While clearing my office the other day I noticed some pretty coloured plots on the wall that hadn’t seen the light of day outside my office. I first produced them way back in 2010. Miraculously, I found the source code that I’d used to generate them, so was able to make the version below.
The plots below show results from an experiment using an inexpensive diode array spectrograph - manufactured by Ocean Optics - to measure the spectral dependence in the effectiveness of a sunscreen at protecting our skin from UV damage from sunlight.
The red curve in the upper panel of the plot shows the spectrum of summer sunlight (measured at 10:30 am on 15 Jan 2010) at Lauder New Zealand (45S) viewed directly though a quartz UV-transmitting microscope slide in front of the entrance port of the instrument, whereas the blue curve shows how it looks when a coating of the sunscreen is applied to the slide. As you can see, the sunscreen blocks some radiation at all wavelengths, but especially in the UV region (wavelengths shorter than 400 nm) where the blue curve flat-lines close to the x- axis. The instrument hadn’t been calibrated, so the y-axis of the spectrum is shown only in counts.
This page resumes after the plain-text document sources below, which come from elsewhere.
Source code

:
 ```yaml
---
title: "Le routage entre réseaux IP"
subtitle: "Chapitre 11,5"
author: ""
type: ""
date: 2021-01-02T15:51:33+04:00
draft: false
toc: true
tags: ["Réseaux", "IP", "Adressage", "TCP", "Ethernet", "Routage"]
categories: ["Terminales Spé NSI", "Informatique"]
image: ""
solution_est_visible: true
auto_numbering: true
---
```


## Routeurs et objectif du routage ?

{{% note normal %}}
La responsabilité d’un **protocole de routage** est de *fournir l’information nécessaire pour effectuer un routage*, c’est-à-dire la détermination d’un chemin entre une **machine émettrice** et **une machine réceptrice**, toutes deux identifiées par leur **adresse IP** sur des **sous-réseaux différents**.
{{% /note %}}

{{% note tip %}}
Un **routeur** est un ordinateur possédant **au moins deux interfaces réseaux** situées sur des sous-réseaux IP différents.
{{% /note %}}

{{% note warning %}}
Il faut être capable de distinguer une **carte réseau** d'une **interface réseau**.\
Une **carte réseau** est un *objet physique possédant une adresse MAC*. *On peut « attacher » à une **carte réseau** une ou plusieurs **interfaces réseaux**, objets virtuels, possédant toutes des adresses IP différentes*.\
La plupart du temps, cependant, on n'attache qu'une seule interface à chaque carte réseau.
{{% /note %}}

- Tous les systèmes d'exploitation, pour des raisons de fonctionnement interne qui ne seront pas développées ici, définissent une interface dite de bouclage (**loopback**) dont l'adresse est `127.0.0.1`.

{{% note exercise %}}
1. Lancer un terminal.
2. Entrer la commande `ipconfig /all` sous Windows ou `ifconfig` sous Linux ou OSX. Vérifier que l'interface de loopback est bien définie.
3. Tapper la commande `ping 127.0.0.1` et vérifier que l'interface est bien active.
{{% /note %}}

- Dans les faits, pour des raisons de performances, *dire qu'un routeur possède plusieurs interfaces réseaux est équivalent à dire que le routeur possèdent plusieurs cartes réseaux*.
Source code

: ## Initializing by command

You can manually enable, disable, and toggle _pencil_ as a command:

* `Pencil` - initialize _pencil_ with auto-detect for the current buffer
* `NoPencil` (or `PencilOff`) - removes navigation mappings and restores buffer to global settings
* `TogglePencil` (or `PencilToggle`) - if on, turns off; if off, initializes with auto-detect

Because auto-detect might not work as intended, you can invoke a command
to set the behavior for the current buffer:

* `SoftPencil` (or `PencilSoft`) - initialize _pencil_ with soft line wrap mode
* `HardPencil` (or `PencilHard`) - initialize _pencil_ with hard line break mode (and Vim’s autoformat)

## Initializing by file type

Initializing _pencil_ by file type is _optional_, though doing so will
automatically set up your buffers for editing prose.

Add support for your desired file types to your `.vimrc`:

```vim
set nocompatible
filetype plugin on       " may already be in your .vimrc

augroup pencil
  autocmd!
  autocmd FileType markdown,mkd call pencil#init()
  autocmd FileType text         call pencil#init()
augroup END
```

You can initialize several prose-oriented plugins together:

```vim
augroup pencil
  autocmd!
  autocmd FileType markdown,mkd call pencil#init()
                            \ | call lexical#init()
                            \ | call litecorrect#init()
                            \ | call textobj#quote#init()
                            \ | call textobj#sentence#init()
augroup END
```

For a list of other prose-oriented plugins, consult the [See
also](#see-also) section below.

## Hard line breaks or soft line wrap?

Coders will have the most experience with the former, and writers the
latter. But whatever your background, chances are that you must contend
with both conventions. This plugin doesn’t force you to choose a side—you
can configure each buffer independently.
Independently of a calibration, the ratio of the two spectra gives the transmission of the sunscreen, as shown in the lower panel of the plot. According to my notes, the sunscreen was rated at SPF30, where SPF is the ‘Sun Protection Factor’. That means that when the sunscreen is applied at the correct thickness, the transmitted UV radiation reduces by a factor of thirty - so the transmission would be about 3 percent.
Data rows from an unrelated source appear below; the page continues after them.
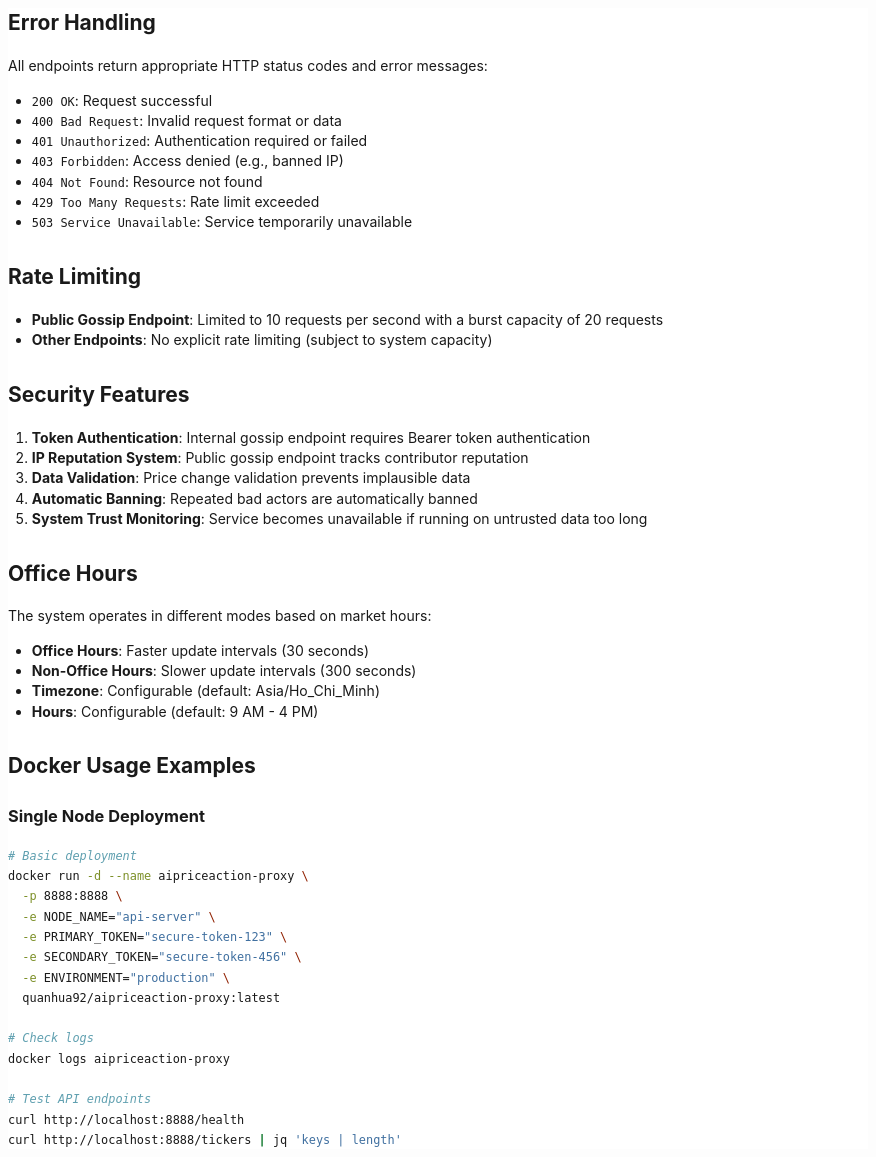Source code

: ## Error Handling

All endpoints return appropriate HTTP status codes and error messages:

- `200 OK`: Request successful
- `400 Bad Request`: Invalid request format or data
- `401 Unauthorized`: Authentication required or failed
- `403 Forbidden`: Access denied (e.g., banned IP)
- `404 Not Found`: Resource not found
- `429 Too Many Requests`: Rate limit exceeded
- `503 Service Unavailable`: Service temporarily unavailable

## Rate Limiting

- **Public Gossip Endpoint**: Limited to 10 requests per second with a burst capacity of 20 requests
- **Other Endpoints**: No explicit rate limiting (subject to system capacity)

## Security Features

1. **Token Authentication**: Internal gossip endpoint requires Bearer token authentication
2. **IP Reputation System**: Public gossip endpoint tracks contributor reputation
3. **Data Validation**: Price change validation prevents implausible data
4. **Automatic Banning**: Repeated bad actors are automatically banned
5. **System Trust Monitoring**: Service becomes unavailable if running on untrusted data too long

## Office Hours

The system operates in different modes based on market hours:
- **Office Hours**: Faster update intervals (30 seconds)
- **Non-Office Hours**: Slower update intervals (300 seconds)
- **Timezone**: Configurable (default: Asia/Ho_Chi_Minh)
- **Hours**: Configurable (default: 9 AM - 4 PM)

## Docker Usage Examples

### Single Node Deployment

```bash
# Basic deployment
docker run -d --name aipriceaction-proxy \
  -p 8888:8888 \
  -e NODE_NAME="api-server" \
  -e PRIMARY_TOKEN="secure-token-123" \
  -e SECONDARY_TOKEN="secure-token-456" \
  -e ENVIRONMENT="production" \
  quanhua92/aipriceaction-proxy:latest

# Check logs
docker logs aipriceaction-proxy

# Test API endpoints
curl http://localhost:8888/health
curl http://localhost:8888/tickers | jq 'keys | length'
```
In this experiment, the UV transmission is closer to 2 percent, probably because a thicker layer was applied. You’ll see that the sunscreen also blocks much of the violet light and transmits only 70 to 80 percent of the sunlight throughout the remainder of the visible spectrum.
The increasingly noisy data in the UVB region (below wavelength 315 nm) is due to the poor performance of this type of instrument at the shortest wavelengths, as discussed in an earlier post.
Sorry, I didn’t record the name of the sunscreen manufacturer. I think it may have been Coppertone. All I remember for sure is that it was in a brown plastic container that had been sitting on my window sill for years. Despite being well past its use-by date, it still seemed to work OK (though its longer-term stability against photo-degradation by sunlight on exposed skin may have been compromised). If only I’d thought to repeat the experiment a few hours later!
Sunscreens work! Use them. They might save your life.
New Zealand (along with Australia) has the world’s highest rates of skin cancer, with thousands of new melanoma cases each year in a population of 5 million. Around 500 New Zealanders die from skin cancer each year, about 300 from melanoma. Our mortality rates are more than twice that in the UK, and five to ten times larger than the global average.